** PROMPT **
With pictures removed, output every record below exactly as written.

** INFORMATION SHOWN **
───

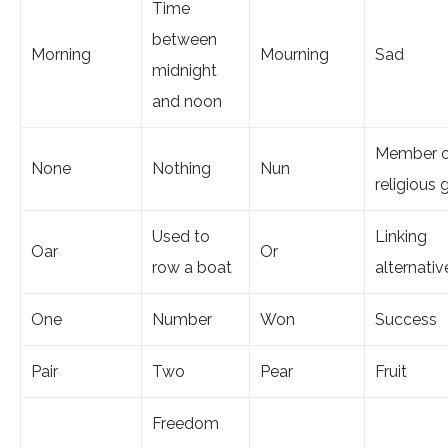
Time
between
Morning
Mourning
Sad
midnight
and noon
Member o
None
Nothing
Nun
religious 
Used to
Linking
Oar
Or
row a boat
alternativ
One
Number
Won
Success
Pair
Two
Pear
Fruit
Freedom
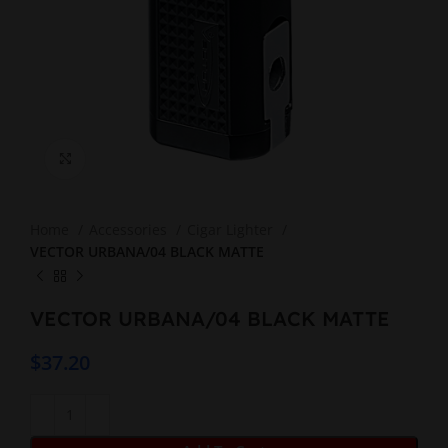
Click to enlarge
Home
Accessories
Cigar Lighter
VECTOR URBANA/04 BLACK MATTE
VECTOR URBANA/04 BLACK MATTE
$
37.20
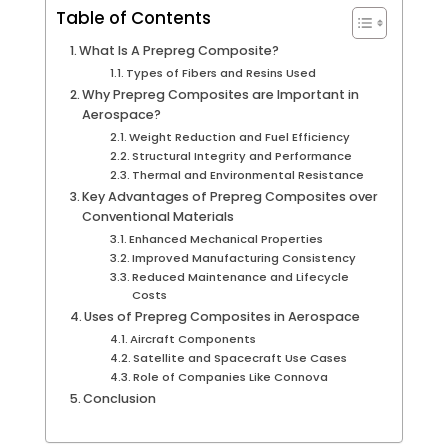
Table of Contents
What Is A Prepreg Composite?
Types of Fibers and Resins Used
Why Prepreg Composites are Important in
Aerospace?
Weight Reduction and Fuel Efficiency
Structural Integrity and Performance
Thermal and Environmental Resistance
Key Advantages of Prepreg Composites over
Conventional Materials
Enhanced Mechanical Properties
Improved Manufacturing Consistency
Reduced Maintenance and Lifecycle
Costs
Uses of Prepreg Composites in Aerospace
Aircraft Components
Satellite and Spacecraft Use Cases
Role of Companies Like Connova
Conclusion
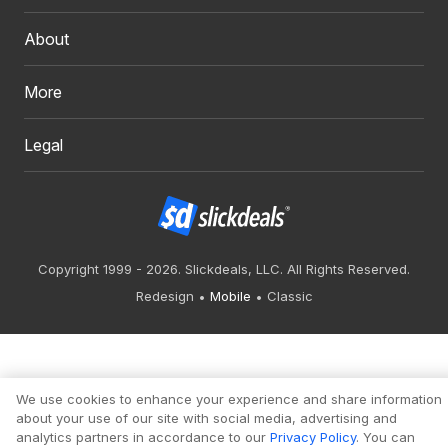
About
More
Legal
Copyright 1999 - 2026. Slickdeals, LLC. All Rights Reserved.
Redesign
Mobile
Classic
We use cookies to enhance your experience and share information
about your use of our site with social media, advertising and
analytics partners in accordance to our
Privacy Policy
. You can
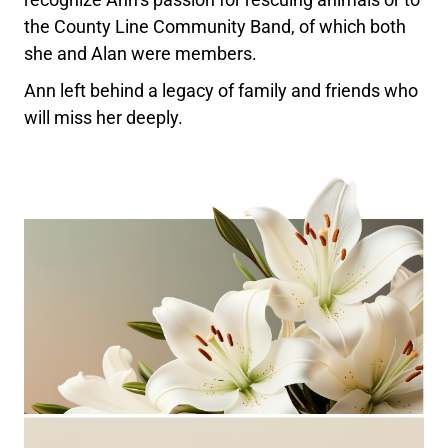
the County Line Community Band, of which both
she and Alan were members.
Ann left behind a legacy of family and friends who
will miss her deeply.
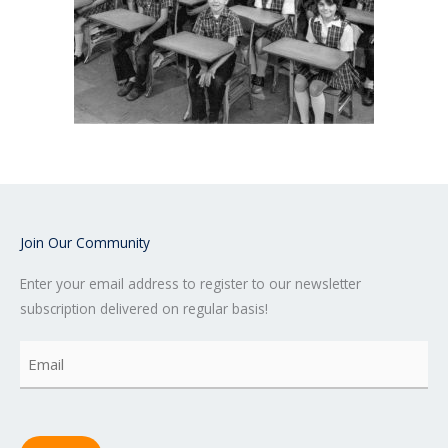
Join Our Community
Enter your email address to register to our newsletter
subscription delivered on regular basis!
Email
(Required)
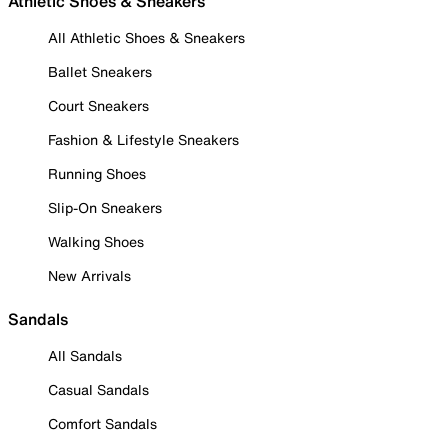
Athletic Shoes & Sneakers
All Athletic Shoes & Sneakers
Ballet Sneakers
Court Sneakers
Fashion & Lifestyle Sneakers
Running Shoes
Slip-On Sneakers
Walking Shoes
New Arrivals
Sandals
All Sandals
Casual Sandals
Comfort Sandals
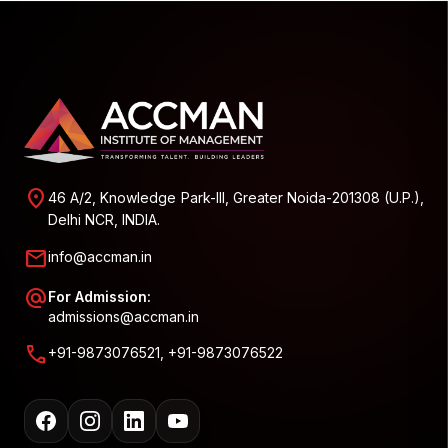
location_on
46 A/2, Knowledge Park-III, Greater Noida-201308 (U.P.),
Delhi NCR, INDIA.
mail
info@accman.in
alternate_email
For Admission:
admissions@accman.in
call
+91-9873076521, +91-9873076522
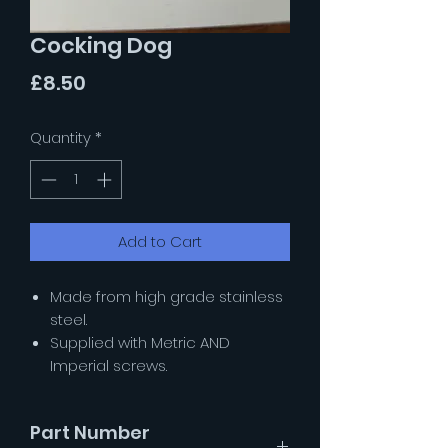
Cocking Dog
Price
£8.50
Quantity
*
Add to Cart
Made from high grade stainless
steel.
Supplied with Metric AND
Imperial screws.
Part Number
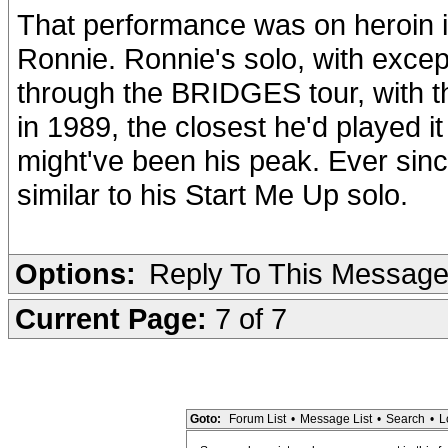
That performance was on heroin it
Ronnie. Ronnie's solo, with excep
through the BRIDGES tour, with th
in 1989, the closest he'd played
might've been his peak. Ever sinc
similar to his Start Me Up solo.
Options:
Reply To This Messag
Current Page:
7 of 7
Goto:
Forum List
•
Message List
•
Search
•
L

───

** ANSWER SECTION **
Time
between
Morning
Mourning
Sad
midnight
and noon
Member o
None
Nothing
Nun
religious 
Used to
Linking
Oar
Or
row a boat
alternativ
One
Number
Won
Success
Pair
Two
Pear
Fruit
Freedom
Click to enlarge
Home
Accessories
Cigar Lighter
VECTOR URBANA/04 BLACK MATTE
VECTOR URBANA/04 BLACK MATTE
$
37.20
Table of Contents
What Is A Prepreg Composite?
Types of Fibers and Resins Used
Why Prepreg Composites are Important in
Aerospace?
Weight Reduction and Fuel Efficiency
Structural Integrity and Performance
Thermal and Environmental Resistance
Key Advantages of Prepreg Composites over
Conventional Materials
Enhanced Mechanical Properties
Improved Manufacturing Consistency
Reduced Maintenance and Lifecycle
Costs
Uses of Prepreg Composites in Aerospace
Aircraft Components
Satellite and Spacecraft Use Cases
Role of Companies Like Connova
Conclusion
About
More
Legal
Copyright 1999 - 2026. Slickdeals, LLC. All Rights Reserved.
Redesign
Mobile
Classic
We use cookies to enhance your experience and share information
about your use of our site with social media, advertising and
analytics partners in accordance to our
Privacy Policy
. You can
the County Line Community Band, of which both
she and Alan were members.
Ann left behind a legacy of family and friends who
will miss her deeply.
Join Our Community
Enter your email address to register to our newsletter
subscription delivered on regular basis!
Email
(Required)
Athletic Shoes & Sneakers
All Athletic Shoes & Sneakers
Ballet Sneakers
Court Sneakers
Fashion & Lifestyle Sneakers
Running Shoes
Slip-On Sneakers
Walking Shoes
New Arrivals
Sandals
All Sandals
Casual Sandals
Comfort Sandals
location_on
46 A/2, Knowledge Park-III, Greater Noida-201308 (U.P.),
Delhi NCR, INDIA.
mail
info@accman.in
alternate_email
For Admission:
admissions@accman.in
call
+91-9873076521, +91-9873076522
Cocking Dog
Price
£8.50
Quantity
*
Add to Cart
Made from high grade stainless
steel.
Supplied with Metric AND
Imperial screws.
Part Number
That performance was on heroin it
Ronnie. Ronnie's solo, with excep
through the BRIDGES tour, with th
in 1989, the closest he'd played
might've been his peak. Ever sinc
similar to his Start Me Up solo.
Options:
Reply To This Messag
Current Page:
7 of 7
Goto:
Forum List
•
Message List
•
Search
•
L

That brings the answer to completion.